■ DESCRIPTION OF THE TASK ■
Go through the listing below and return each line that includes "Common".

■ MATERIAL TO PROCESS ■
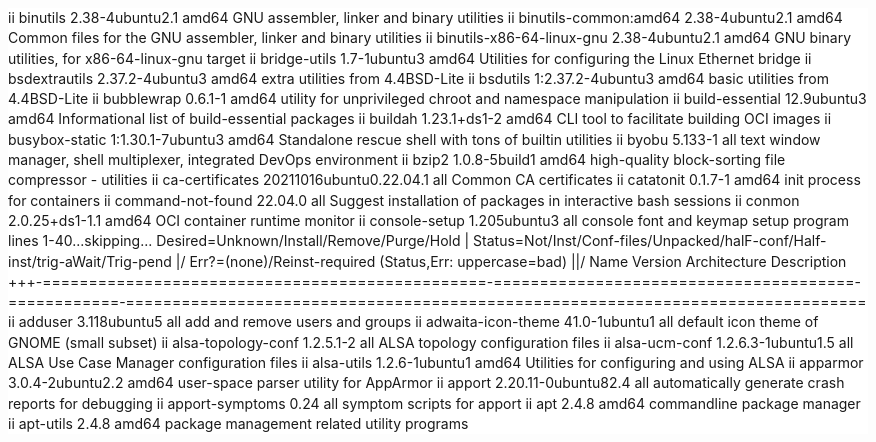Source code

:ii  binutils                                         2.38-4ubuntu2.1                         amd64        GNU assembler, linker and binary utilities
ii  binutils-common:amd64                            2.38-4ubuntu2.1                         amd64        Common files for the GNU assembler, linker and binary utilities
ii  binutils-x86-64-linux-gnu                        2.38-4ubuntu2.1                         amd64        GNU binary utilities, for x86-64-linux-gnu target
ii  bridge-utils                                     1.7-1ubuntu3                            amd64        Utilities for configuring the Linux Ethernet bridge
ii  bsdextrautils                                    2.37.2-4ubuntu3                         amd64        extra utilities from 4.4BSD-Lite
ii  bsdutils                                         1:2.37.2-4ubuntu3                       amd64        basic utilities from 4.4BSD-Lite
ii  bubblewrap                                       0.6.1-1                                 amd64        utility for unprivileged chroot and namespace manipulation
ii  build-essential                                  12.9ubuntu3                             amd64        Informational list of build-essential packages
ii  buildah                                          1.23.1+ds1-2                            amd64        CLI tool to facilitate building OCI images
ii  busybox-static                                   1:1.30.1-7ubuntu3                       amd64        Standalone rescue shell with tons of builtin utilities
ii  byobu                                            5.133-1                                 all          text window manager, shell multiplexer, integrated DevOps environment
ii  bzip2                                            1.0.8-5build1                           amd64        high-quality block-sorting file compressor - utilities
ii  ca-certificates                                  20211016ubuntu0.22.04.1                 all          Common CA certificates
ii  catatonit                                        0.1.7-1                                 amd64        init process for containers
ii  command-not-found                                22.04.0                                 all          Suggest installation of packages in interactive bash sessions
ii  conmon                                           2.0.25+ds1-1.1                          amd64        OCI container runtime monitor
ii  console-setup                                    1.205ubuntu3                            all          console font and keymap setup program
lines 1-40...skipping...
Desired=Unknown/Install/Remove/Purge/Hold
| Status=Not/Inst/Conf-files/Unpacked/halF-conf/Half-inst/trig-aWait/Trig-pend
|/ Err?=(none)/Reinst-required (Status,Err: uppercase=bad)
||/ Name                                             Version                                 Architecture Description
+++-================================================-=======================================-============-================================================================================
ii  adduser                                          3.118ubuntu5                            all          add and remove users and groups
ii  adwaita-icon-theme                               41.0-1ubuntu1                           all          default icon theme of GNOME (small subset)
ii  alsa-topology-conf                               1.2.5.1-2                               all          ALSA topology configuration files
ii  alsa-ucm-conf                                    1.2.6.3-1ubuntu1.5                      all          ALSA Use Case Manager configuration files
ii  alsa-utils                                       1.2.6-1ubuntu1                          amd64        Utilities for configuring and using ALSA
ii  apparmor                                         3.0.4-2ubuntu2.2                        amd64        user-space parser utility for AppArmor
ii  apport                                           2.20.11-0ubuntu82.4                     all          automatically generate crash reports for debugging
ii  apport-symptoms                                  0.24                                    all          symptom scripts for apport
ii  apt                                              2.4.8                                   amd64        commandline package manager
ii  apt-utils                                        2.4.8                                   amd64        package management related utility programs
---
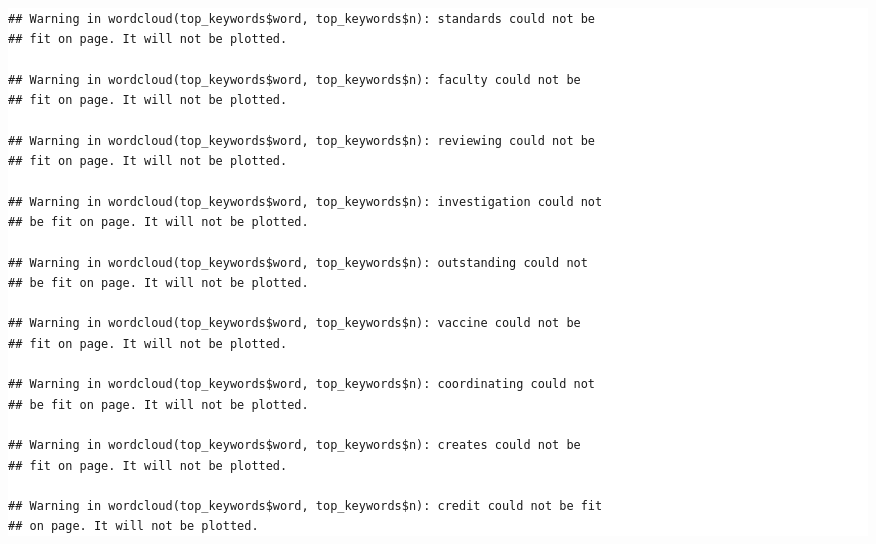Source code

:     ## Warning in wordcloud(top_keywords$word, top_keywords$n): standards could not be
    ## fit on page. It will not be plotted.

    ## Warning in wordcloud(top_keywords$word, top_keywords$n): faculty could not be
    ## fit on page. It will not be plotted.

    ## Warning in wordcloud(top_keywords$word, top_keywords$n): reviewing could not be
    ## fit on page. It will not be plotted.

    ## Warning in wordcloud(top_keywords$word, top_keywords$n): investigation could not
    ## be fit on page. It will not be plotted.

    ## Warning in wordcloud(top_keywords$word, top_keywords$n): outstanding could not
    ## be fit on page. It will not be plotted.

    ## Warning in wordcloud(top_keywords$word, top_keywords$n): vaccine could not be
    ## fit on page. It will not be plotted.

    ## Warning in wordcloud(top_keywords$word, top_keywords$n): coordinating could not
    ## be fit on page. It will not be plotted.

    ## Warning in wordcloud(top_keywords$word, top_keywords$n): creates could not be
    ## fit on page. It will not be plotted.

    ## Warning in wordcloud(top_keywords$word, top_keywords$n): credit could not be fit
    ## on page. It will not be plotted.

■ RESULT BELOW ■
ii  binutils-common:amd64                            2.38-4ubuntu2.1                         amd64        Common files for the GNU assembler, linker and binary utilities
ii  ca-certificates                                  20211016ubuntu0.22.04.1                 all          Common CA certificates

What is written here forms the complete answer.